> **Text under study**
*** Begin section ***

Olympic Medal Data Analysis Project
A comprehensive R script that pulls the TidyTuesday Olympic medals dataset from GitHub and enriches it with 2016 population and GDP data via the World Bank API. It then produces a wide array of exploratory and analytical outputs, including mappings, distributions, regressions, and clustering.
Table of Contents
- Project Overview
- Features & Outputs
- Prerequisites
- Installation & Setup
- Usage
- Script Breakdown
- Interpreting the Results
- Extending & Customizing
- Data Sources & Citations
- License
Project Overview
This project provides a single R script, Olympic_Medal_Analysis.R
, that:
- Automatically fetches the TidyTuesday Olympic medals CSV from GitHub
- Aggregates all‐time medal counts by National Olympic Committee (NOC)

*** End section ***

> **Data**

*** Begin section ***

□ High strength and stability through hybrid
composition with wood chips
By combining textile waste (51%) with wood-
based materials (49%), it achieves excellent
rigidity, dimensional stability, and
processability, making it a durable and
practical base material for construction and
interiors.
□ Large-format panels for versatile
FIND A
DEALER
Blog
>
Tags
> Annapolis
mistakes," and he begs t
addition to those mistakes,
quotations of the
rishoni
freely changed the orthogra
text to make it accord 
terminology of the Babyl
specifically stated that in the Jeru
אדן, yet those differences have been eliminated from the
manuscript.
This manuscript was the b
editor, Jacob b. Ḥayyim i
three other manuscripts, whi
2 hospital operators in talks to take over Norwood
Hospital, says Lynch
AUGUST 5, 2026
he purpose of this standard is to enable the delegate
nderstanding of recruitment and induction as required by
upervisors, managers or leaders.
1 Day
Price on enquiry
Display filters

*** End section ***
*** Begin section ***

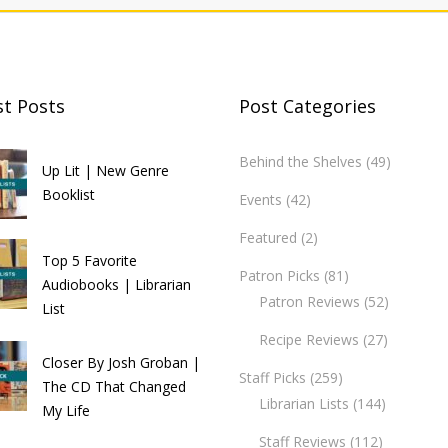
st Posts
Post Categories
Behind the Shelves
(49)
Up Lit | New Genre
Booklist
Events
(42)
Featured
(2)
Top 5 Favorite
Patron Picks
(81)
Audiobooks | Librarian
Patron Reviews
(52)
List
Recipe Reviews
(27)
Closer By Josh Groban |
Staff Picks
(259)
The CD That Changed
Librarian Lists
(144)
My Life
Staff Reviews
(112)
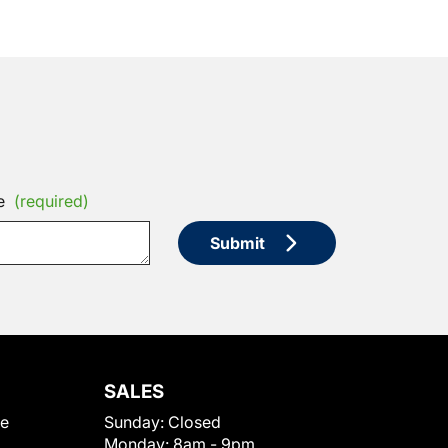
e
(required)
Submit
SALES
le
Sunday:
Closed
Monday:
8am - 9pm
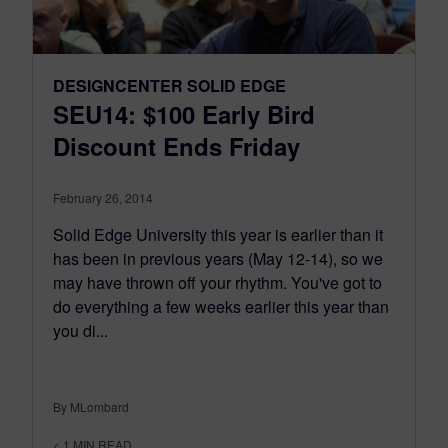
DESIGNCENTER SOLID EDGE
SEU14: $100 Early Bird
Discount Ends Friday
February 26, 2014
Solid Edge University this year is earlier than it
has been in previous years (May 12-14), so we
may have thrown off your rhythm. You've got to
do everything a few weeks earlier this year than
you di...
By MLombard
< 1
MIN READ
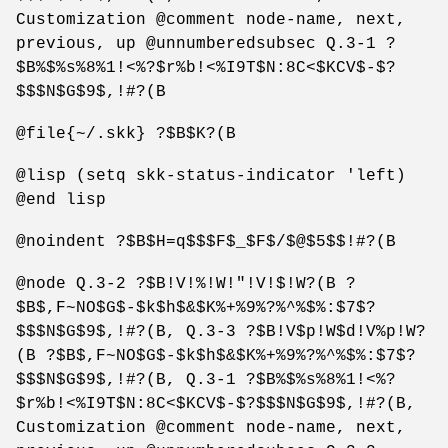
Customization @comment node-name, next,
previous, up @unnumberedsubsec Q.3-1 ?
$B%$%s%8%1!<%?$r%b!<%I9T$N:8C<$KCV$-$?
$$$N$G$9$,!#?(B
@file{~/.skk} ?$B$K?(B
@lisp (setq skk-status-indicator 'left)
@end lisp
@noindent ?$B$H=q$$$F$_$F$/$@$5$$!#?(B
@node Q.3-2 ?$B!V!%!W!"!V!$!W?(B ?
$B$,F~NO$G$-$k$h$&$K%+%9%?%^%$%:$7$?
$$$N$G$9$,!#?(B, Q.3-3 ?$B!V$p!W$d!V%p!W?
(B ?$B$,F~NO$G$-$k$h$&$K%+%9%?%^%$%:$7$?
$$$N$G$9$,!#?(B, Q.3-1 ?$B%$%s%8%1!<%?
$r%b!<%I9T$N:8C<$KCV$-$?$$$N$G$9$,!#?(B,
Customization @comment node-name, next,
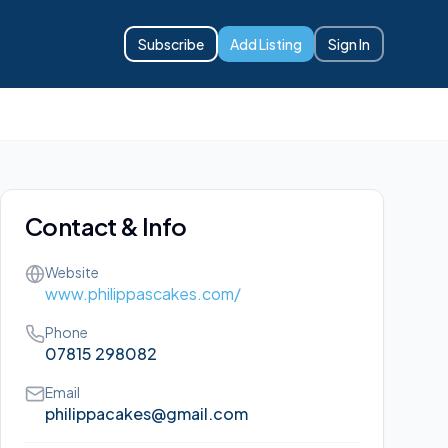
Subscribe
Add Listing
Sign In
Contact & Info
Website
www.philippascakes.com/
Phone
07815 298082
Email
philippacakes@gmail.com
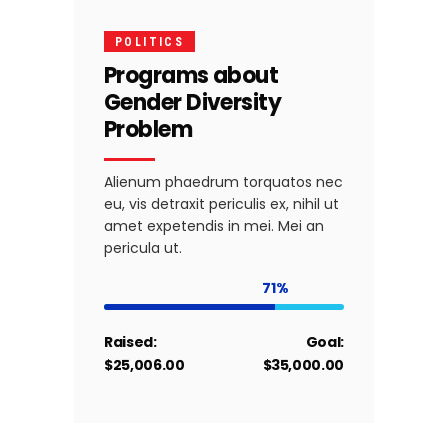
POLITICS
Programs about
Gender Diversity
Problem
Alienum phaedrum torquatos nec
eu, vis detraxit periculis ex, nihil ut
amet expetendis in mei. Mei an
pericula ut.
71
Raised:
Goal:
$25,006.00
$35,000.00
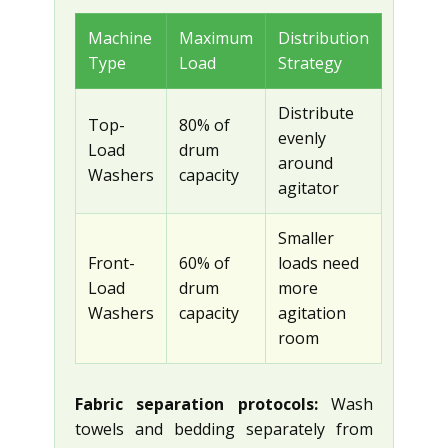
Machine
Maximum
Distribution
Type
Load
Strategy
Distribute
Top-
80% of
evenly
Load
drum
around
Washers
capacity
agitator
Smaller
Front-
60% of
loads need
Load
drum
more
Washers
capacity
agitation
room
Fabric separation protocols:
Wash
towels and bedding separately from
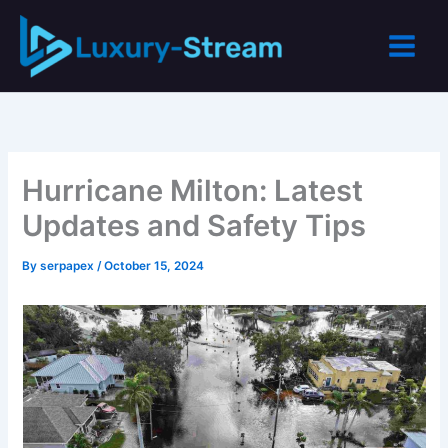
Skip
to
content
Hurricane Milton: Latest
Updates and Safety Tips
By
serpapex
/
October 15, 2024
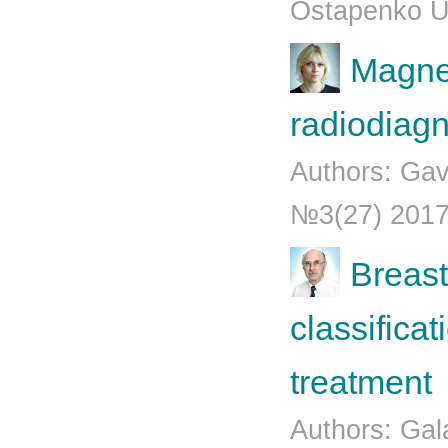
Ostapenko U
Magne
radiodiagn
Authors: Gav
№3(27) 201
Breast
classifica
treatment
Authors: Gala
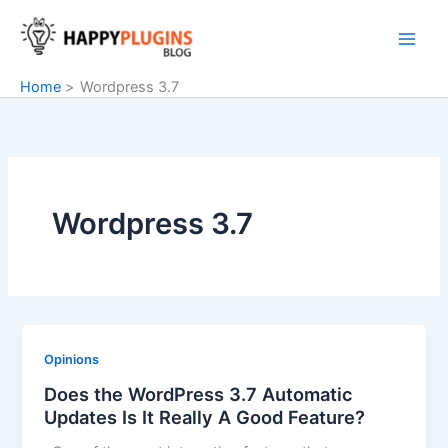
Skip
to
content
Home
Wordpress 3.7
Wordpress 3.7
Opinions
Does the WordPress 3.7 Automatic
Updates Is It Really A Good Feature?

*** End section ***
*** Begin section ***

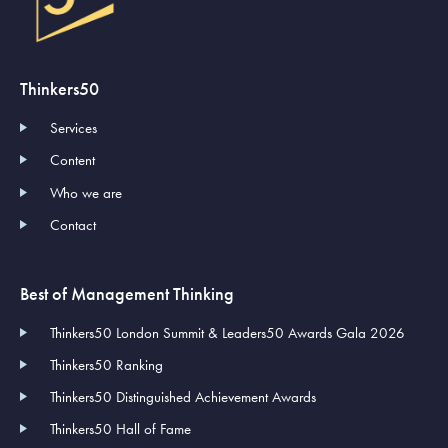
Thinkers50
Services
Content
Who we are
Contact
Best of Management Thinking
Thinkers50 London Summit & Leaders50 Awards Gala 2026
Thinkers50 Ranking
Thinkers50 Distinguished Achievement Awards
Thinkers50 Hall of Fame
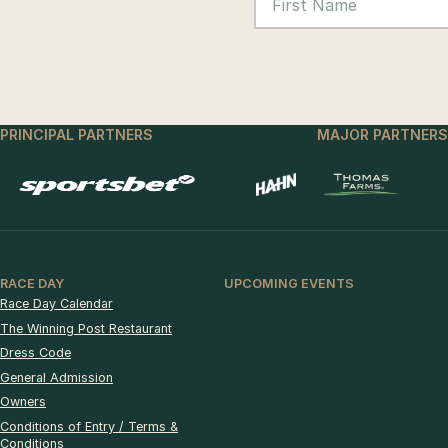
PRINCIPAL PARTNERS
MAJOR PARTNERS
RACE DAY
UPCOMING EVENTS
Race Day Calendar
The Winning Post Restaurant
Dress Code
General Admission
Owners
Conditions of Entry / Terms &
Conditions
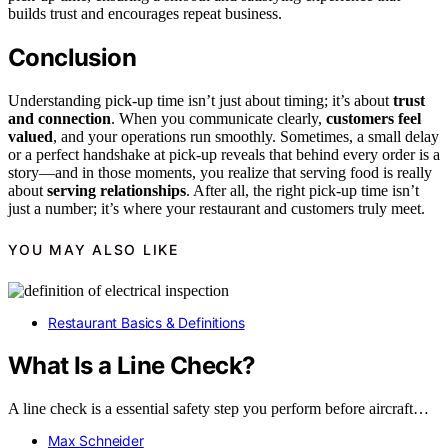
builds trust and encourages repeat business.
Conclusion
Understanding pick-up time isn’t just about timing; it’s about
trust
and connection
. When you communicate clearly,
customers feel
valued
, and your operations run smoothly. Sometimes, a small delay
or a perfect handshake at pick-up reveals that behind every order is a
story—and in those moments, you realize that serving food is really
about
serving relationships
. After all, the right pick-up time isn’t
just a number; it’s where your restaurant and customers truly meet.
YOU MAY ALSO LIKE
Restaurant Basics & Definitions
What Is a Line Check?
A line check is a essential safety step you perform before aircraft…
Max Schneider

*** End section ***

> **Exercise A**
The Olympic medal project description names several kinds of analytical outputs that the script produces. List them.
> **Exercise B**
In the Olympic medal project description, why does the script draw on the World Bank API?
> **Exercise C**
According to the Olympic medal project description, what are the all-time medal counts aggregated by?

> **Written response A**
Mappings, distributions, regressions, and clustering.

> **Written response B**
The script uses the World Bank API to add 2016 population and GDP data to the TidyTuesday Olympic medals dataset. This enriched data then feeds the exploratory and analytical outputs.

> **Written response C**
By National Olympic Committee (NOC).